K. Tous de l’ethnie Dioula.
L. De quelle part de la Côte d’Ivoire est originaire
vôtre famille?
K. Nous sommes de Tengrila, du Nord de la Côte
d’Ivoire. Avant l’indépendence Tengrila comptait
au Sudan français, aujourd’hui le Mali. C’était une
partie du Sudan français. Quand les colons sont venus ils ont fait une taille et Tengrila est restée à la
partie de la Côte d’Ivoire. Voilà pourquoi le Nord et
le Mali on a beaucoup de liens, voilà.
L. Vous étiez de religion musulmane ou chrétienne,
comment c’était dans la ville?
K. Non, nos origines ne sont pas musulmanes et ne
sont pas chrétiennes, on avait nos croyances avant
que l’Islam vienne et avant que les chrétiens viennent.
On avait nous nos propres croyances. C’était quand
nos grand–pères se sont convertis musulmans, alors
c’est comme ça, tout de suite on est allé trouver les
parents musulmans et voilà comment on est devenu
musulman.
L. Votre père était déjà musulman?
K. Si, si mon père était déjà musulman, mon grand–père
était déjà musulman, son père aussi, mais son grand–
père n’était pas musulman, je crois.


Il viaggio / Le voyage
L. Pourquoi êtes vous venu à Abidjan?
K. Bon, je ne suis pas venu à Abidjan, c’est mon père
qui est émigré à Abidjan. Mon père a émigré à Abidjan parce que sa soeur était mariée à Abidjan, alors
au début il partait à Abidjan pour travailler trois
mois et il partait à Tengrila, et puis bien il est resté,
il a marié maman, il est allé au village et a marié
notre maman, il est revenu à Abidjan, il a commencé
a travailler et il s’est installé et nous on est nés à
Abidjan.
L. Vous m’avez parlé du commerce de l’ethnie Dioula.
K. Oui, oui, on n’a pas d’autre resource. L’origine du
Dioula c’est. . . Le Dioula veut dire commerçant.
L. Alors c’est un nom de métier.
K. Oui, c’est un nom de métier, parce que dans nôtre
coutume c’est seulement le commerce qu’ils font.
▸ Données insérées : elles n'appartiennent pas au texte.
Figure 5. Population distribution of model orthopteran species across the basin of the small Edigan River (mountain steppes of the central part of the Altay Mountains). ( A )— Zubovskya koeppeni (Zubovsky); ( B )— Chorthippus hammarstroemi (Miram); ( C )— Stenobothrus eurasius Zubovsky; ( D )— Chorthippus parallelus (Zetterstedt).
Maintenant ce problème de politique nous surprend,
parce que avant le Dioula n’envoyait pas ses enfants
à l’école, il apprenait seulement avant les choses, je
te le donne à cinq francs tu le fais à dix francs, ou
bien à l’âge de dix ans on lui donne quelque chose
sur la tête et il va vendre, il apprend à gérer l’argent. Avant chez nous les Dioulas on s’en fout de
la politique, on s’en fout du militaire, c’est seulement le commerce. Voilà pourquoi tous les grands
comerçants sont des Dioulas.
L. Tandis que les autres ethnies c’est plutôt la guerre. . .
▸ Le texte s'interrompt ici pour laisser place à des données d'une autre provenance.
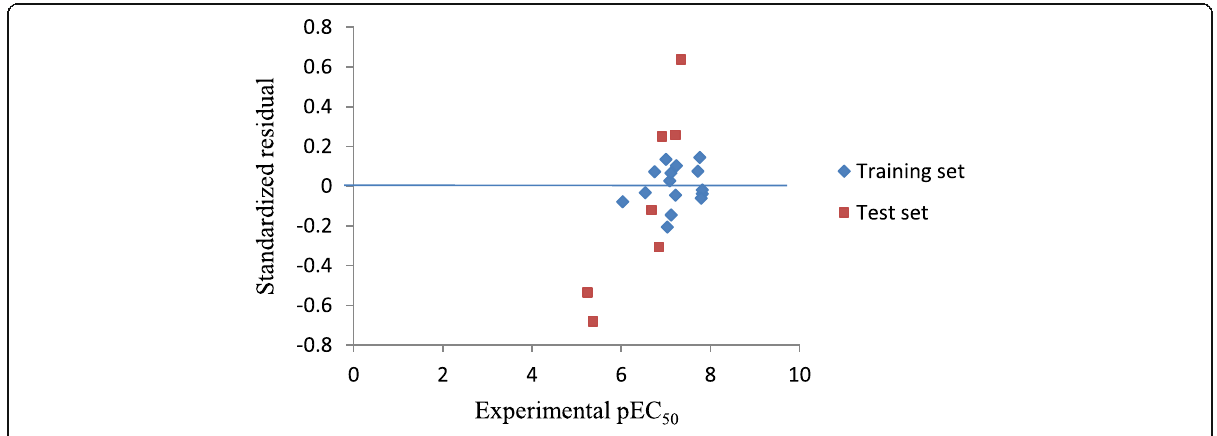
Fig. 2 Plot of standardized residual activity against experimental activity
K. Non, pas forcement la guerre, les autres ethnies ont
pris beaucoup le coté colon, leurs enfants allaient
à l’école et s’instruit, s’instruit, s’instruit, s’instruit,
pendant que le Dioula comerçant ou cultivateur.
L. Ah bon, ils ne travaillaient pas dans la bureaucratie
des colonisateurs, dans les emplois publiques.